▸ Exercise objective
The lines wanted run from the first one below through the one with "middle mcp: (550, 482)". Return them exactly.

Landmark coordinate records
○ ○ ○ ○ ○ ○ ○

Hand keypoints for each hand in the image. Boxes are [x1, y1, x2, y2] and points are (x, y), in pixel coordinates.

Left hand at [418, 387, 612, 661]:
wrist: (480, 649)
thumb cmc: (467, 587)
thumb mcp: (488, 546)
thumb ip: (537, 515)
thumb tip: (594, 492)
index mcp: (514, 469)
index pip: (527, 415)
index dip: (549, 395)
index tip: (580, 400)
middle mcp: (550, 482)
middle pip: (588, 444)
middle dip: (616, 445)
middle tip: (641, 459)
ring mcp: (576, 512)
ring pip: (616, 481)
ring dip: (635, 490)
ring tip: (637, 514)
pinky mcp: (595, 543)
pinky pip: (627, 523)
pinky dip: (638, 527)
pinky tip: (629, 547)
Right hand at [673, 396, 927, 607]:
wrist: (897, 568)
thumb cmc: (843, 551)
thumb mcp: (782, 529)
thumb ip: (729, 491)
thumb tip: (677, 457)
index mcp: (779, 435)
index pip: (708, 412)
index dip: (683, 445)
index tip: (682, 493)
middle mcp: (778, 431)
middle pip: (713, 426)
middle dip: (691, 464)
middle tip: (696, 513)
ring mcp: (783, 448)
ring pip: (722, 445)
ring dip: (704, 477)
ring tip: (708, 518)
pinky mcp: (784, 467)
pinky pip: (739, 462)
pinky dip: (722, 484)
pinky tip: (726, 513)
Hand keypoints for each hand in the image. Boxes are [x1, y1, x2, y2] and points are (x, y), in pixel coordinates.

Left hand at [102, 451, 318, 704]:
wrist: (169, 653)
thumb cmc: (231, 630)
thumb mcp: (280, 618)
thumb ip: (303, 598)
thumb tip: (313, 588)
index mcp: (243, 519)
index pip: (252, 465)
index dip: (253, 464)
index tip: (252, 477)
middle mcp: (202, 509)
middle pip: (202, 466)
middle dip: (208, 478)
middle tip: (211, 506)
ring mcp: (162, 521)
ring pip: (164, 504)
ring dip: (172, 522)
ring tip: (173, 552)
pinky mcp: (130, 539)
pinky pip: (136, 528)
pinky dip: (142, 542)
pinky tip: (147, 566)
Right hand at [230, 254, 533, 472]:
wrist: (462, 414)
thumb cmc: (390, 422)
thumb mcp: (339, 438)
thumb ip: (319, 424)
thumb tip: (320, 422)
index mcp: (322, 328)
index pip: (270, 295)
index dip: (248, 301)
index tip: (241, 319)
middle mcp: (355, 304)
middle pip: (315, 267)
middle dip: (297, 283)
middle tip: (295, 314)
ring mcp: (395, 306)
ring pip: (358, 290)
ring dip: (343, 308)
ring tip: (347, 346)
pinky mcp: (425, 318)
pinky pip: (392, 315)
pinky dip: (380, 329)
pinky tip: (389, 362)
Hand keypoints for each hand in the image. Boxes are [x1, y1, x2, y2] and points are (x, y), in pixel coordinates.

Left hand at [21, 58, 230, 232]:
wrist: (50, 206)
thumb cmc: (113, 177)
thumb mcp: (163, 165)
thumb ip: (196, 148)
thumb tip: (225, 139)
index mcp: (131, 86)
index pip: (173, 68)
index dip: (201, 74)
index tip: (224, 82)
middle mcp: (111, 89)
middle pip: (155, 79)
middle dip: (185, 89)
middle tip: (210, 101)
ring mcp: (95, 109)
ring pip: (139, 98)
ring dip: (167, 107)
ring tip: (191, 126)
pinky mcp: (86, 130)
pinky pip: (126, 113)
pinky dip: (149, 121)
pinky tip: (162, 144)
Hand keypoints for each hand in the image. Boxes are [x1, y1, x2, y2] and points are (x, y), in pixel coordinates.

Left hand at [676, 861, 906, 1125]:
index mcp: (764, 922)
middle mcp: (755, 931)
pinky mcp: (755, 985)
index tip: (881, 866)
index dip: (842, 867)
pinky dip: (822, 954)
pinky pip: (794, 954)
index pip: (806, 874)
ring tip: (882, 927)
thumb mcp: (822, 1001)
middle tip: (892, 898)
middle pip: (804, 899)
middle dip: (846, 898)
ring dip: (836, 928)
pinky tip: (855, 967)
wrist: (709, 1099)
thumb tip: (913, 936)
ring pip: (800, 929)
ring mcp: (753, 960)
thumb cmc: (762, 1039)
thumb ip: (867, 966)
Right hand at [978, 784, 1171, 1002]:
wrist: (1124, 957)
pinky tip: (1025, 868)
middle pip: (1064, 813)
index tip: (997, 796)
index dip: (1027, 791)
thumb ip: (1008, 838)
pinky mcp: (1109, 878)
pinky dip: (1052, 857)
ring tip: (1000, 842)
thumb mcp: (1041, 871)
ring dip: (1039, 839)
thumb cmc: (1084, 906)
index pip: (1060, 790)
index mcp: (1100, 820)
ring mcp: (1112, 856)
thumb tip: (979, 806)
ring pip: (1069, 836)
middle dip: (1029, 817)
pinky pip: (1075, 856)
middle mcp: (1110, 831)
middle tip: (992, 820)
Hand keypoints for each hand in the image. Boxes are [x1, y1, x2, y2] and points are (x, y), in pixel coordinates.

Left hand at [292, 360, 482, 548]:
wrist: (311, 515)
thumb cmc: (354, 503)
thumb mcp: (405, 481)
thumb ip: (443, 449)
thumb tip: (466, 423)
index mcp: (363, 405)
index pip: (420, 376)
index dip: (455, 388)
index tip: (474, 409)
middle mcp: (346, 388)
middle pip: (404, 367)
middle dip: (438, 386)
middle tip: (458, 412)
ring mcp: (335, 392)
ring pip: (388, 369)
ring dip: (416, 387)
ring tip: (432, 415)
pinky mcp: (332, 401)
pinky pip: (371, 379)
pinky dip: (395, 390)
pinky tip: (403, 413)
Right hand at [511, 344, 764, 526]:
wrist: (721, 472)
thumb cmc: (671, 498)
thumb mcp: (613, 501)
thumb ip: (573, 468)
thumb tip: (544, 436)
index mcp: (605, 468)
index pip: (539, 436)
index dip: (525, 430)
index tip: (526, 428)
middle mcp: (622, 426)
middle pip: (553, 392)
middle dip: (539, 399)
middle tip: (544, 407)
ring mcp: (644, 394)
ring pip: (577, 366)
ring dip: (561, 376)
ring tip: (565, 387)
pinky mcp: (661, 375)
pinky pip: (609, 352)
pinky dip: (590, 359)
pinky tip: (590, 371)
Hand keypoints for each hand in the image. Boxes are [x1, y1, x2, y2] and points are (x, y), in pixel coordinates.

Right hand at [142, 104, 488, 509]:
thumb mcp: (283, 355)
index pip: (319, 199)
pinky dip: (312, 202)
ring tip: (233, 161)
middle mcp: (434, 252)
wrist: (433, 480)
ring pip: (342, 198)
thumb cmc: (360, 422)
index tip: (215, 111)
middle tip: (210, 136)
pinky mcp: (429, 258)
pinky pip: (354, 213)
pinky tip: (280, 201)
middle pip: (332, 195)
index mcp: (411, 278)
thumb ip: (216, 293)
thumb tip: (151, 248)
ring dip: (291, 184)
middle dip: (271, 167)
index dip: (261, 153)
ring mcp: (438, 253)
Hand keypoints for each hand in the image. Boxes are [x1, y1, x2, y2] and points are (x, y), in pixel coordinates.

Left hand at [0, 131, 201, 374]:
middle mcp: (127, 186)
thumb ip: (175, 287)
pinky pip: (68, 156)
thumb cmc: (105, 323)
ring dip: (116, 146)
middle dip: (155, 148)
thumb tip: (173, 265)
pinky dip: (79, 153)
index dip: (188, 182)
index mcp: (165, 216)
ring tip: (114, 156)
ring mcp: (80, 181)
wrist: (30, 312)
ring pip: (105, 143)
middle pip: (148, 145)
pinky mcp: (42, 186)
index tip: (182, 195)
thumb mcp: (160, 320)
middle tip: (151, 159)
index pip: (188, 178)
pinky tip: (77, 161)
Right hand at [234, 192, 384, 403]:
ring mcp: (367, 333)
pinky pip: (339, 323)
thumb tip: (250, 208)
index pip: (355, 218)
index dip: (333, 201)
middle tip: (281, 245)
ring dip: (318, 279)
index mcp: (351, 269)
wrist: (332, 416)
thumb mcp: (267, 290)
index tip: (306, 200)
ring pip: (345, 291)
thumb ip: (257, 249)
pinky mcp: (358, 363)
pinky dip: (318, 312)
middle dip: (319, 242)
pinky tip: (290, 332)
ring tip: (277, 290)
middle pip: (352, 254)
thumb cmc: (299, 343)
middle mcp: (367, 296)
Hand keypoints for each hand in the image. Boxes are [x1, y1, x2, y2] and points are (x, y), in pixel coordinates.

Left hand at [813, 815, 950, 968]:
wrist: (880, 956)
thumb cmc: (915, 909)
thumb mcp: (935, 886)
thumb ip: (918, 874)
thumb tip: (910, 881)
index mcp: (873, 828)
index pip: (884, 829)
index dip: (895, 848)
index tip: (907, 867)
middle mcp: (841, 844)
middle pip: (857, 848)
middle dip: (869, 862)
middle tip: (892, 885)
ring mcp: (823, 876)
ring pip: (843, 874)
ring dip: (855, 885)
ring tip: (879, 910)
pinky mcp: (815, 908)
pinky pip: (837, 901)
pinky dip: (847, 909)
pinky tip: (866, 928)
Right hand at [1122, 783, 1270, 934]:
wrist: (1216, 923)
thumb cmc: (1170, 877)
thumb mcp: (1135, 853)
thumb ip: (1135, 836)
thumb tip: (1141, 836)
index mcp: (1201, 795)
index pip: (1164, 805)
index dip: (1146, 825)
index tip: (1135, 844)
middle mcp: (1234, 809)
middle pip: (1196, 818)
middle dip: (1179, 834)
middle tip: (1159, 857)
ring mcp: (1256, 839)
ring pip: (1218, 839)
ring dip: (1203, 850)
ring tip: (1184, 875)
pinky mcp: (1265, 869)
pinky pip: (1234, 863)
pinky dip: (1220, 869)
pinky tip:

○ ○ ○ ○ ○ ○ ○

▸ Result of the exercise
Hand keypoints for each hand in the image. Boxes are [x1, y1, x2, y2] and points are (x, y), in pixel coordinates.

Left hand at [418, 387, 612, 661]:
wrist: (480, 649)
thumb cmc: (467, 587)
thumb mcp: (488, 546)
thumb ip: (537, 515)
thumb tip: (594, 492)
index mcp: (514, 469)
index pip: (527, 415)
index dip: (549, 395)
index tip: (580, 400)
middle mcp: (550, 482)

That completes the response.